(What you have to do) What is needed here is an exact transcription of all the entries.
────
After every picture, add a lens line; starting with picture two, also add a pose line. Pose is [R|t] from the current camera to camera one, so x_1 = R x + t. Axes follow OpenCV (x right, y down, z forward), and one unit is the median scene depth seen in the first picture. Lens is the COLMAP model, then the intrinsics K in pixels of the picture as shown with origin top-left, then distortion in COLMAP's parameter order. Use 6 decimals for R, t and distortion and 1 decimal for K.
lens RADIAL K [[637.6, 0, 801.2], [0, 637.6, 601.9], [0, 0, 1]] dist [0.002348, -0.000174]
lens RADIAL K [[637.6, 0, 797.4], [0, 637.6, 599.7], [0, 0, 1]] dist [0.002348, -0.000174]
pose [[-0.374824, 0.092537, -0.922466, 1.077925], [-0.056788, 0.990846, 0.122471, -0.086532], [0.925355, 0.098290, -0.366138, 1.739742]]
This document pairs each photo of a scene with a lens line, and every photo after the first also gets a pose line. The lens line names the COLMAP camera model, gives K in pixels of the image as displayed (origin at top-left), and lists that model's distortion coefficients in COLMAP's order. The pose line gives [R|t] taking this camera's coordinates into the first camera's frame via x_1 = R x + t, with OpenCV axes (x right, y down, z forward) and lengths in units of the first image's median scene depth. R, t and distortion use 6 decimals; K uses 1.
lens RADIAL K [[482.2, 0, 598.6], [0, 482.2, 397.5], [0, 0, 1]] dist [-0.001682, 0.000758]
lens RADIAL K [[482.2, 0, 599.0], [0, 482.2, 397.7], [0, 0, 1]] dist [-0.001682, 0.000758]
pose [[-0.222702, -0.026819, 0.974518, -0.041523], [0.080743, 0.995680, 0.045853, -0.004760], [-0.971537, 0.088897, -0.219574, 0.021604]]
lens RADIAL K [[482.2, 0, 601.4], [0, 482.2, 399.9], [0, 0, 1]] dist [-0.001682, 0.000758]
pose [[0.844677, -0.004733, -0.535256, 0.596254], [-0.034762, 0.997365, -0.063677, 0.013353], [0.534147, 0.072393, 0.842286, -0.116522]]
────
(Task output)
After every picture, add a lens line; starting with picture two, also add a pose line. Pose is [R|t] from the current camera to camera one, so x_1 = R x + t. Axes follow OpenCV (x right, y down, z forward), and one unit is the median scene depth seen in the first picture. Lens is the COLMAP model, then the intrinsics K in pixels of the picture as shown with origin top-left, then distortion in COLMAP's parameter order. Use 6 decimals for R, t and distortion and 1 decimal for K.
lens RADIAL K [[637.6, 0, 801.2], [0, 637.6, 601.9], [0, 0, 1]] dist [0.002348, -0.000174]
lens RADIAL K [[637.6, 0, 797.4], [0, 637.6, 599.7], [0, 0, 1]] dist [0.002348, -0.000174]
pose [[-0.374824, 0.092537, -0.922466, 1.077925], [-0.056788, 0.990846, 0.122471, -0.086532], [0.925355, 0.098290, -0.366138, 1.739742]]
This document pairs each photo of a scene with a lens line, and every photo after the first also gets a pose line. The lens line names the COLMAP camera model, gives K in pixels of the image as displayed (origin at top-left), and lists that model's distortion coefficients in COLMAP's order. The pose line gives [R|t] taking this camera's coordinates into the first camera's frame via x_1 = R x + t, with OpenCV axes (x right, y down, z forward) and lengths in units of the first image's median scene depth. R, t and distortion use 6 decimals; K uses 1.
lens RADIAL K [[482.2, 0, 598.6], [0, 482.2, 397.5], [0, 0, 1]] dist [-0.001682, 0.000758]
lens RADIAL K [[482.2, 0, 599.0], [0, 482.2, 397.7], [0, 0, 1]] dist [-0.001682, 0.000758]
pose [[-0.222702, -0.026819, 0.974518, -0.041523], [0.080743, 0.995680, 0.045853, -0.004760], [-0.971537, 0.088897, -0.219574, 0.021604]]
lens RADIAL K [[482.2, 0, 601.4], [0, 482.2, 399.9], [0, 0, 1]] dist [-0.001682, 0.000758]
pose [[0.844677, -0.004733, -0.535256, 0.596254], [-0.034762, 0.997365, -0.063677, 0.013353], [0.534147, 0.072393, 0.842286, -0.116522]]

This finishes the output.